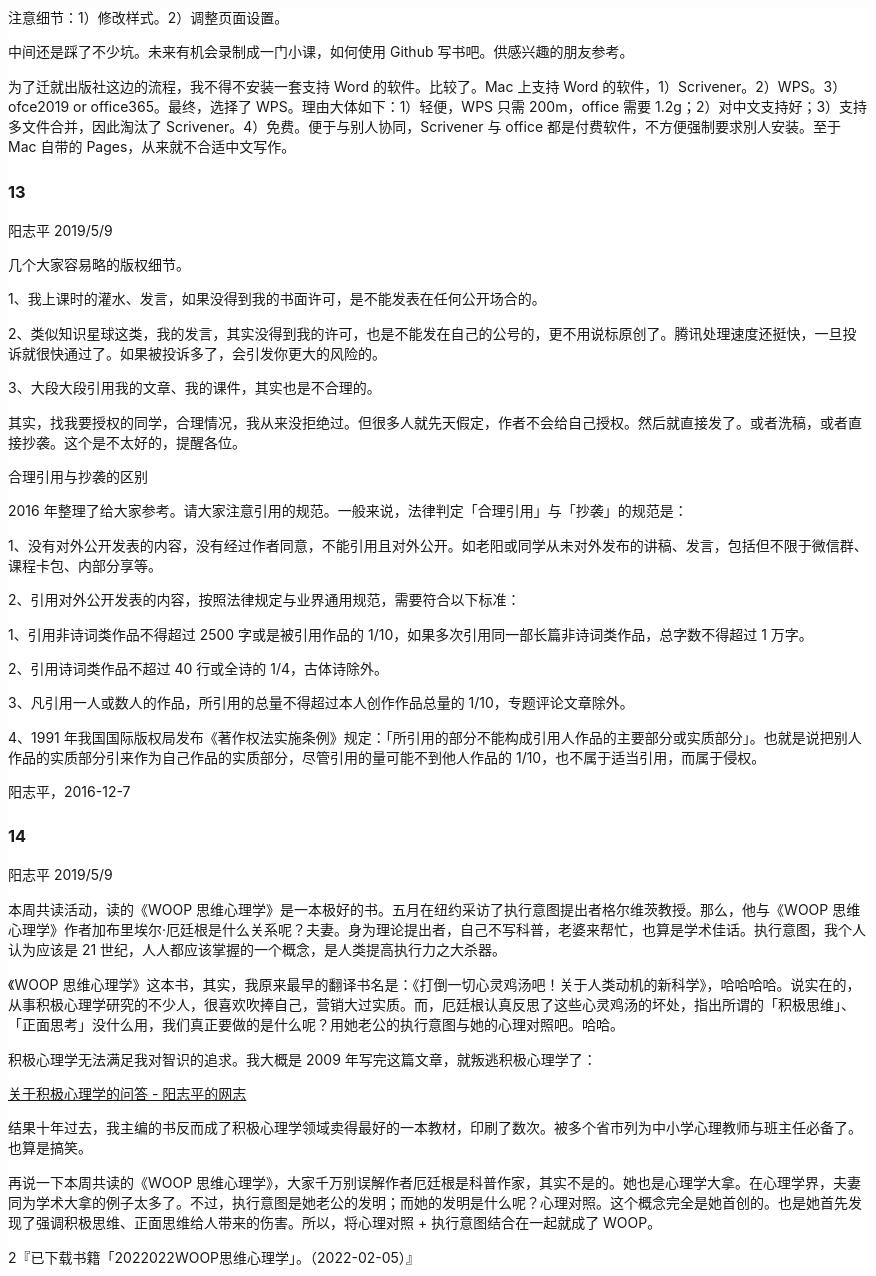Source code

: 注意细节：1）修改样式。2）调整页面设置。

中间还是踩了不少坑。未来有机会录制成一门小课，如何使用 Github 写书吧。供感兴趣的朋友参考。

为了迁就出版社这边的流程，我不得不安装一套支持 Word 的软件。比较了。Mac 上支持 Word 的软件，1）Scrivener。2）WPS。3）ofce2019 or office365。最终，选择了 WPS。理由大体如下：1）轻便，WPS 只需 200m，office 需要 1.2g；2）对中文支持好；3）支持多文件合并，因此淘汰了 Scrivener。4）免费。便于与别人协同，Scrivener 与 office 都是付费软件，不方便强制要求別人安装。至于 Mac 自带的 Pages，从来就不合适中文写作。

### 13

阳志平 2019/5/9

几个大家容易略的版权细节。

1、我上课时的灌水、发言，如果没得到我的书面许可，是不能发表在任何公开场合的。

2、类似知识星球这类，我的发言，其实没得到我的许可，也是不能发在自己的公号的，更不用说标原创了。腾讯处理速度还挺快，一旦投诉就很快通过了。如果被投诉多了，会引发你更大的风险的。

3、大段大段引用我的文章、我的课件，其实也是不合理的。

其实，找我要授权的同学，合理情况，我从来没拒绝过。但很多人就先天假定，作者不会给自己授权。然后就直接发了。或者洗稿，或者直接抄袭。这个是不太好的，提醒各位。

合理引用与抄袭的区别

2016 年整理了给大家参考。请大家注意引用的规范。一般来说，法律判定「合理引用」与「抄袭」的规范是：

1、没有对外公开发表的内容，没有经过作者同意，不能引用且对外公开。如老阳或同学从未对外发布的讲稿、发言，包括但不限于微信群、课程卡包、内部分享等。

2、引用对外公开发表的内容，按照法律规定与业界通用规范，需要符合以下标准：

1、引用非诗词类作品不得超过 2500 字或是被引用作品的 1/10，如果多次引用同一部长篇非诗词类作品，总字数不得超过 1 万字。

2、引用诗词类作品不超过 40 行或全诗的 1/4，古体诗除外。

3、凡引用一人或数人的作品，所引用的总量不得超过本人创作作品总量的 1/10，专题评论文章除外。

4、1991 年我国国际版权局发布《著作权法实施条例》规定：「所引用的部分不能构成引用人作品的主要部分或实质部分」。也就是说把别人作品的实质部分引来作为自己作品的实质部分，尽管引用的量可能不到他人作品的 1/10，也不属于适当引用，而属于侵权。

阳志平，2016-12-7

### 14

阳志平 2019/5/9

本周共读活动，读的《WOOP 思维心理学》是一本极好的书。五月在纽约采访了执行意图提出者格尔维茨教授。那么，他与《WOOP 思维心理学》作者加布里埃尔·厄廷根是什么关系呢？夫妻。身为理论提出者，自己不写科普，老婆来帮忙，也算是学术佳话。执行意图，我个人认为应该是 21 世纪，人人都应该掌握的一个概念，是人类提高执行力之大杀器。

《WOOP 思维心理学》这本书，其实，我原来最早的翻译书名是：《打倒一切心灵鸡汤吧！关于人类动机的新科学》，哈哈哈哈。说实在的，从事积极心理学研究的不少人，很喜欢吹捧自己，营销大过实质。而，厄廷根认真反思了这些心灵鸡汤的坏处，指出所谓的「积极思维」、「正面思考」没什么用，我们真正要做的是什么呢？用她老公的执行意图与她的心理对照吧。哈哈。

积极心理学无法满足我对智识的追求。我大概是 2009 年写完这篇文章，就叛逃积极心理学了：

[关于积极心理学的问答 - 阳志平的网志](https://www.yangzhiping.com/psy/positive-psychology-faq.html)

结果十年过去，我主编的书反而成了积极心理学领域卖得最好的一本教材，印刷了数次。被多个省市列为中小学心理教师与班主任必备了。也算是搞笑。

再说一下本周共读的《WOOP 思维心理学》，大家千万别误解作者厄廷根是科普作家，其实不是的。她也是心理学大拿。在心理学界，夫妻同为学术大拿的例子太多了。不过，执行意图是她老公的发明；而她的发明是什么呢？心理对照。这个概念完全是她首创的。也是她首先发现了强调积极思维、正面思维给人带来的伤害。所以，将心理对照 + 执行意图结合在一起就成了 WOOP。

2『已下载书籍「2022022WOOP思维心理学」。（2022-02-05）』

########################################

• **Written task**: Pull out each line of the data above that contains the string "而属于侵权" and copy it in full.

• **Final answer**:
4、1991 年我国国际版权局发布《著作权法实施条例》规定：「所引用的部分不能构成引用人作品的主要部分或实质部分」。也就是说把别人作品的实质部分引来作为自己作品的实质部分，尽管引用的量可能不到他人作品的 1/10，也不属于适当引用，而属于侵权。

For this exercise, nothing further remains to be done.